In July, the UNEF made a first assessment of the events and wondered about the continuation of the movement. In December of the same year 1968, during the Marseille congress, the student organization, although divided between several tendencies, elected Jacques Sauvageot as its president.

In 1971, he was outvoted and left the union. He then militated in the PSU, more precisely in the Workers' and Peasant Left, a tendency of the PSU which broke away from this party in 1973 to merge with other small organizations within the Communist Organization of Workers. In 1976, he abandoned this activism which he described as "a small group of more".

He did his military service at Solenzara Air Base, then, being refused all the jobs to which he applied, became a specialized worker.

In 1973, he replied to a newspaper which had stated that he refused all the positions offered: "I have never yet had the possibility of refusing any position whatsoever: the many requests I have made in the education as in the public service or in the private sector have always met with a refusal." He then specifies that the only job he has found is carrying out, as a temporary worker, surveys on breeding in agriculture.
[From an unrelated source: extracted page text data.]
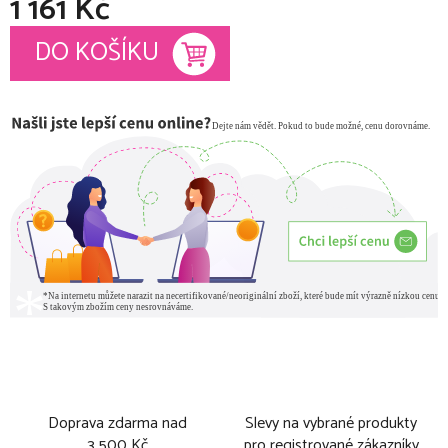
1 161 Kč
Měrná cena:
DO KOŠÍKU
Doprava zdarma nad
Slevy na vybrané produkty
3 500 Kč
pro registrované zákazníky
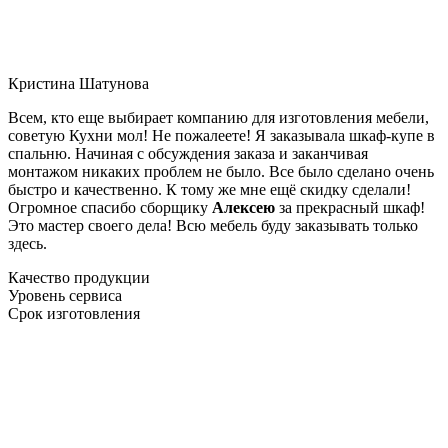
Кристина Шатунова
Всем, кто еще выбирает компанию для изготовления мебели,
советую Кухни мол! Не пожалеете! Я заказывала шкаф-купе в
спальню. Начиная с обсуждения заказа и заканчивая
монтажом никаких проблем не было. Все было сделано очень
быстро и качественно. К тому же мне ещё скидку сделали!
Огромное спасибо сборщику
Алексею
за прекрасный шкаф!
Это мастер своего дела! Всю мебель буду заказывать только
здесь.
Качество продукции
Уровень сервиса
Срок изготовления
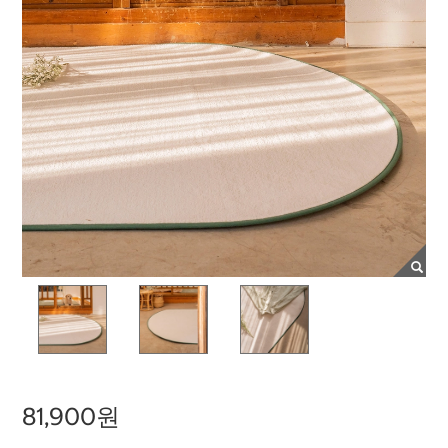
81,900원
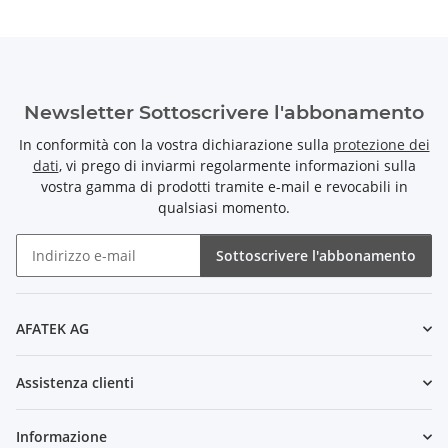
Newsletter Sottoscrivere l'abbonamento
In conformità con la vostra dichiarazione sulla
protezione dei
dati
, vi prego di inviarmi regolarmente informazioni sulla
vostra gamma di prodotti tramite e-mail e revocabili in
qualsiasi momento.
Sottoscrivere l'abbonamento
Newsletter Sottoscrivere l'abbonamento
AFATEK AG
Assistenza clienti
Informazione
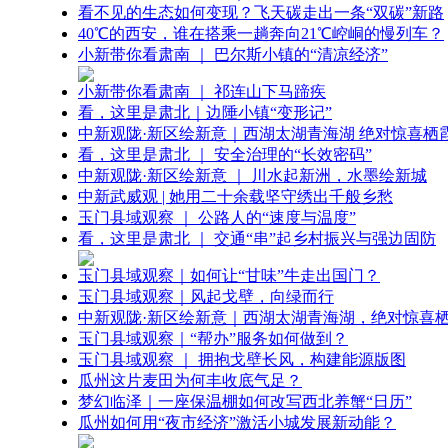
看不见的生态如何变现？飞天碳走出一条“双碳”新路
40℃的西安，谁在搭乘一趟奔向21℃崆峒的慢列车？
小新带你看肃南 ｜ 巴尔斯小镇的“清凉经济”
小新带你看肃南 ｜ 祁连山下马蹄疾
看，这里是肃北｜边陲小镇“变形记”
中新观陇·新区绘新意｜西湖太湖青海湖 绝对惊喜栖
看，这里是肃北 ｜ 安全治理的“长效密码”
中新观陇·新区绘新意 ｜ 川水起新洲，水墨绘新城
中新武威观 | 她用二十余载坚守绣出千般乡愁
玉门县域观察 ｜ 公路人的“速度与温度”
看，这里是肃北 ｜ 交通“串”起乡村振兴与强边固防
玉门县域观察｜如何让“甘味”牛走出国门？
玉门县域观察｜风起戈壁，向绿而行
中新观陇·新区绘新意｜西湖太湖青海湖，绝对惊喜
玉门县域观察｜“帮办”服务如何做到？
玉门县域观察 ｜ 拥抱戈壁长风，构建能源版图
瓜州这片麦田为何丰收底气足？
梦幻临泽｜一座保温棚如何改写西北养蟹“日历”
瓜州如何用“夜市经济”激活小城发展新动能？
Following a competition, he entered the School of Fine Arts in Nantes as a professor of art history.

From 1983 to October 2009, he was director of the regional school of fine arts in Rennes. Between 2006 and 2009, he was president of the National Association of Higher Art Schools. He is also a member of the Socialist Tribune Institute which manages the PSU archives. It now bears his name. He is the author or co-author of several books on the art and ideas inherited from May 1968. In 2013, he led the publication of The PSU: Ideas for a socialism of the 21st century? (Rennes University Press). He occasionally collaborated with the Gabriel-Péri Foundation.

He then participated in April 2010 in the commemoration of the fiftieth anniversary of the creation of the Unified Socialist Party (PSU, ), the first step in the creation of the Socialist Tribune Institute, responsible for maintaining the intellectual heritage inherited from the PSU.

Jacques Sauvageot died on 28 October 2017 at the Pitié-Salpêtrière Hospital, following a traffic accident on 12 September.

A tribute was paid to him on Thursday 16 November 2017 at the Père-Lachaise funeral home by his parents and friends. The lawyer Henri Leclerc eulogized him.

==Works==
- May–June 1968, action guidelines. Brochure reserved for workers and students, foreword by Jacques Sauvageot, Paris, Au joli mai, 1968
- The Student Revolt, the leaders speak, J. Sauvageot, A. Geismar, D. Cohn-Bendit; presentation of Hervé Bourges, Paris, Éd. du Seuil, 1968
- Association Presse information jeunesse, La Presse à l'école, postface by Jacques Sauvageot, Paris, Éditions du Cerf, 1974
- Monumental architecture and reconstruction, proceedings of the Rennes conference, December 1994, director of the publication Jacques Sauvageot, Rennes, Regional School of Fine Arts, 1995
- Art schools in Europe, seminar on art education in Europe, introduction by Martial Gabillard and Jacques Sauvageot, Rennes, Regional School of Fine Arts, 2004
- Carte blanche to Galerie Serge Le Borgne, catalog by François Perrodin, responsible for publication: Jacques Sauvageot, Rennes, École des beaux-arts, 2008
- From built space to printed space, proceedings of the Rennes study day, November 2008, under the direction of Jacques Sauvageot, Rennes, School of Fine Arts, 2009
- At the heart of the struggles of the sixties: PSU students: a utopia with a future?, work coordinated by Roger Barralis and Jean-Claude Gillet; introduction by Jacques Sauvageot, Paris, Publisud, 2010
- The PSU: Ideas for a socialism of the XXI th century?, work edited by Jacques Sauvageot, ed. Rennes University Press, 2013 ( ISBN 978-2753521834 )
- "L'UNEF et les frondes students", documentary film by Jean-Michel Rodrigo & Georges Terrier, directed by Jean-Michel Rodrigo. Co-production Mecanos Productions, INA, Telessonne, Atom, 2011.